What does it mean to stand out?

To be that one person in a mass of thousands,

one step behind while everyone is two steps ahead,

to feel the wrinkles of your shirt ripple against your chest

when you enter the room like the sudden disturbance

of a peaceful stream.

To hear the silence forming around you like an

approaching storm condensing a few feet away,

to taste the fear in your mouth like an

unpleasant aftertaste left lingering through the night,

overpowering and overwhelming you

no matter how hard you try to rinse it out.

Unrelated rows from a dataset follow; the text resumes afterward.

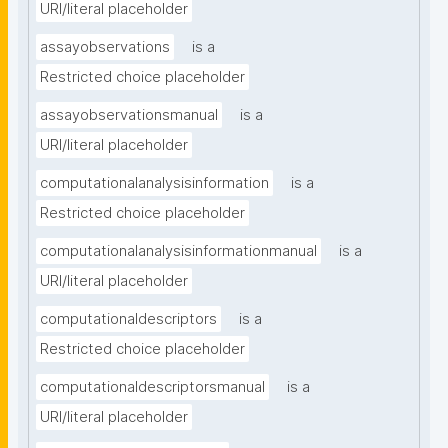
URI/literal placeholder
assayobservations
is a
Restricted choice placeholder
assayobservationsmanual
is a
URI/literal placeholder
computationalanalysisinformation
is a
Restricted choice placeholder
computationalanalysisinformationmanual
is a
URI/literal placeholder
computationaldescriptors
is a
Restricted choice placeholder
computationaldescriptorsmanual
is a
URI/literal placeholder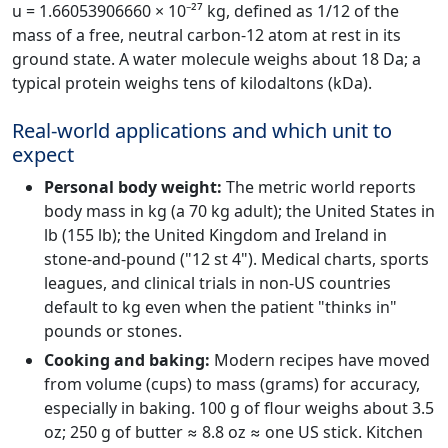
u = 1.66053906660 × 10⁻²⁷ kg, defined as 1/12 of the
mass of a free, neutral carbon-12 atom at rest in its
ground state. A water molecule weighs about 18 Da; a
typical protein weighs tens of kilodaltons (kDa).
Real-world applications and which unit to
expect
Personal body weight:
The metric world reports
body mass in kg (a 70 kg adult); the United States in
lb (155 lb); the United Kingdom and Ireland in
stone-and-pound ("12 st 4"). Medical charts, sports
leagues, and clinical trials in non-US countries
default to kg even when the patient "thinks in"
pounds or stones.
Cooking and baking:
Modern recipes have moved
from volume (cups) to mass (grams) for accuracy,
especially in baking. 100 g of flour weighs about 3.5
oz; 250 g of butter ≈ 8.8 oz ≈ one US stick. Kitchen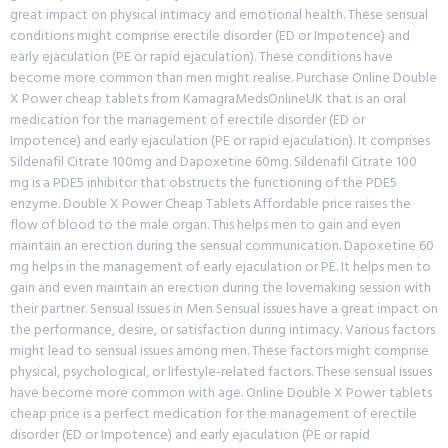
great impact on physical intimacy and emotional health. These sensual
conditions might comprise erectile disorder (ED or Impotence) and
early ejaculation (PE or rapid ejaculation). These conditions have
become more common than men might realise. Purchase Online Double
X Power cheap tablets from KamagraMedsOnlineUK that is an oral
medication for the management of erectile disorder (ED or
Impotence) and early ejaculation (PE or rapid ejaculation). It comprises
Sildenafil Citrate 100mg and Dapoxetine 60mg. Sildenafil Citrate 100
mg is a PDE5 inhibitor that obstructs the functioning of the PDE5
enzyme. Double X Power Cheap Tablets Affordable price raises the
flow of blood to the male organ. This helps men to gain and even
maintain an erection during the sensual communication. Dapoxetine 60
mg helps in the management of early ejaculation or PE. It helps men to
gain and even maintain an erection during the lovemaking session with
their partner. Sensual Issues in Men Sensual issues have a great impact on
the performance, desire, or satisfaction during intimacy. Various factors
might lead to sensual issues among men. These factors might comprise
physical, psychological, or lifestyle-related factors. These sensual issues
have become more common with age. Online Double X Power tablets
cheap price is a perfect medication for the management of erectile
disorder (ED or Impotence) and early ejaculation (PE or rapid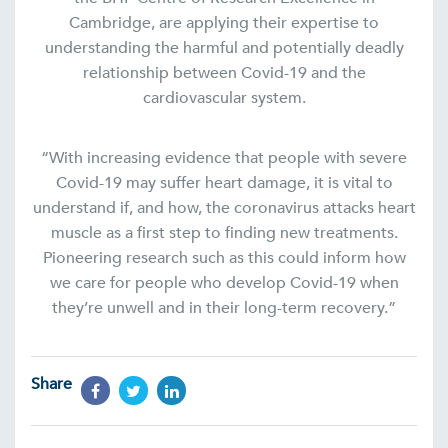
Cambridge, are applying their expertise to
understanding the harmful and potentially deadly
relationship between Covid-19 and the
cardiovascular system.
“With increasing evidence that people with severe
Covid-19 may suffer heart damage, it is vital to
understand if, and how, the coronavirus attacks heart
muscle as a first step to finding new treatments.
Pioneering research such as this could inform how
we care for people who develop Covid-19 when
they’re unwell and in their long-term recovery.”
Share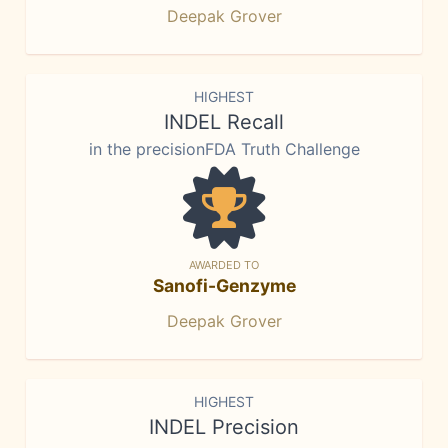
Deepak Grover
HIGHEST
INDEL Recall
in the precisionFDA Truth Challenge
AWARDED TO
Sanofi-Genzyme
Deepak Grover
HIGHEST
INDEL Precision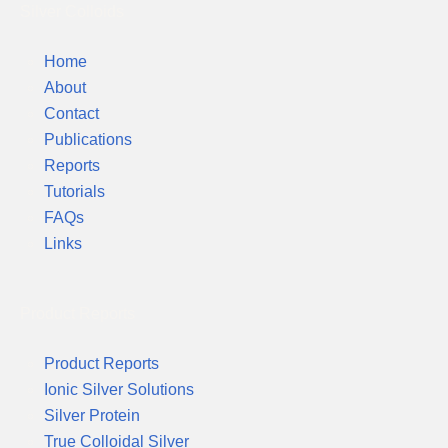
Silver Colloids
Home
About
Contact
Publications
Reports
Tutorials
FAQs
Links
Product Reports
Product Reports
Ionic Silver Solutions
Silver Protein
True Colloidal Silver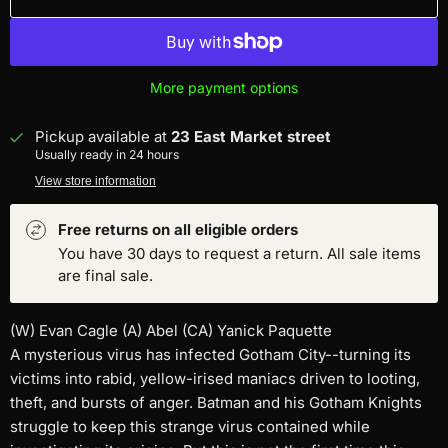
More payment options
Pickup available at
23 East Market street
Usually ready in 24 hours
View store information
Free returns on all eligible orders
You have 30 days to request a return. All sale items
are final sale.
(W) Evan Cagle (A) Abel (CA) Yanick Paquette
A mysterious virus has infected Gotham City--turning its
victims into rabid, yellow-irised maniacs driven to looting,
theft, and bursts of anger. Batman and his Gotham Knights
struggle to keep this strange virus contained while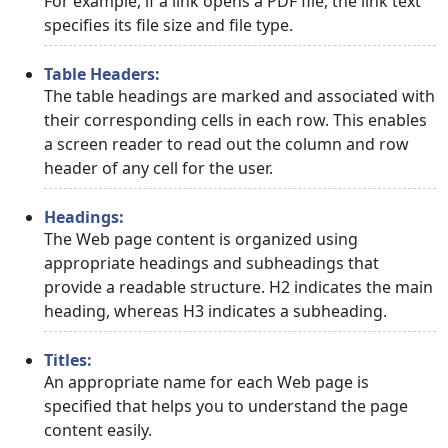
For example, if a link opens a PDF file, the link text
specifies its file size and file type.
Table Headers:
The table headings are marked and associated with
their corresponding cells in each row. This enables
a screen reader to read out the column and row
header of any cell for the user.
Headings:
The Web page content is organized using
appropriate headings and subheadings that
provide a readable structure. H2 indicates the main
heading, whereas H3 indicates a subheading.
Titles:
An appropriate name for each Web page is
specified that helps you to understand the page
content easily.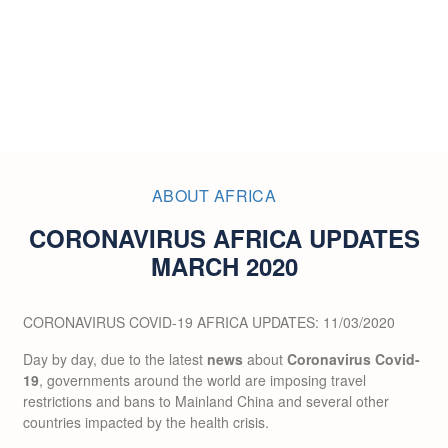
ABOUT AFRICA
CORONAVIRUS AFRICA UPDATES
MARCH 2020
CORONAVIRUS COVID-19 AFRICA UPDATES: 11/03/2020
Day by day, due to the latest
news
about
Coronavirus Covid-
19
, governments around the world are imposing travel
restrictions and bans to Mainland China and several other
countries impacted by the health crisis.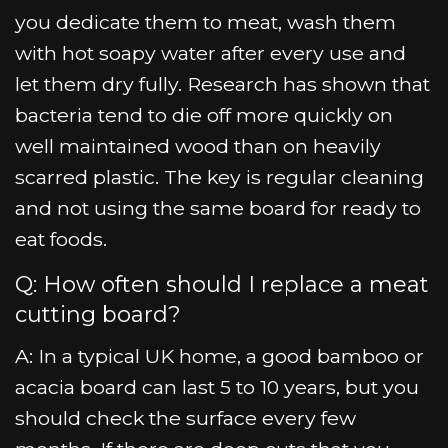
you dedicate them to meat, wash them
with hot soapy water after every use and
let them dry fully. Research has shown that
bacteria tend to die off more quickly on
well maintained wood than on heavily
scarred plastic. The key is regular cleaning
and not using the same board for ready to
eat foods.
Q: How often should I replace a meat
cutting board?
A: In a typical UK home, a good bamboo or
acacia board can last 5 to 10 years, but you
should check the surface every few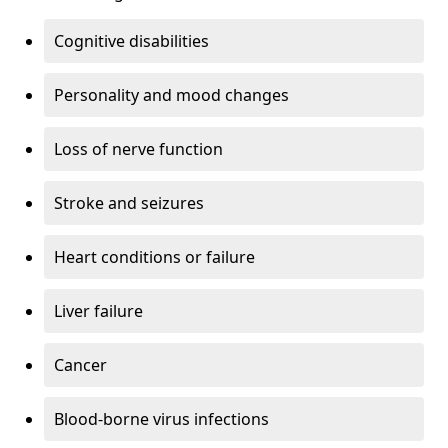
Cognitive disabilities
Personality and mood changes
Loss of nerve function
Stroke and seizures
Heart conditions or failure
Liver failure
Cancer
Blood-borne virus infections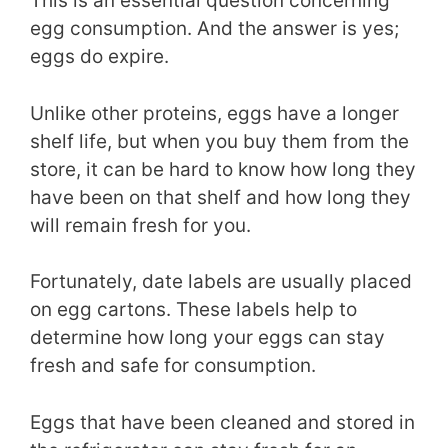
This is an essential question concerning
egg consumption. And the answer is yes;
eggs do expire.
Unlike other proteins, eggs have a longer
shelf life, but when you buy them from the
store, it can be hard to know how long they
have been on that shelf and how long they
will remain fresh for you.
Fortunately, date labels are usually placed
on egg cartons. These labels help to
determine how long your eggs can stay
fresh and safe for consumption.
Eggs that have been cleaned and stored in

You try to bow your head as you shuffle through the aisles,

dodging the crowded couples and staying to the abandoned sides,

afraid to be the one rock that parts the smoothly flowing water,

but you always catch the momentary glance,

the seemingly stone-cold stare of someone in the midst of

something: their eyes accusing and judging your hair, your clothes,

your uneven, unconfident steps, and your careful, faltering breaths.


But what does it mean to be average? To “fit in?”

to be no different from the tired, trudging masses.

One two: every single step in sync, in time

with the steady beat of the everyman’s drum.

Three four: every piece of clothing from the popular fashions,

every hat, scarf, tie, blouse, cufflink, and watch

matching and at the same time catching no glances.

Five six: every handshake, eye contact

indifferent but not unkind, seeing but not seeing

each other’s nameless, identical faces.


What does it mean to be you?

To be one of one, the one and only you of the masses of not yous,

stepping, sliding, and swinging to the pep of your own step,

offtime, offbeat, and offstep,

letting the rain splatter when you splash in every puddle, and

wearing what you want because the only “fashion”

you know is your faded high school fandom club t-shirt

and jeans whose rips, tears, and grass stains tell of wild, summer adventures.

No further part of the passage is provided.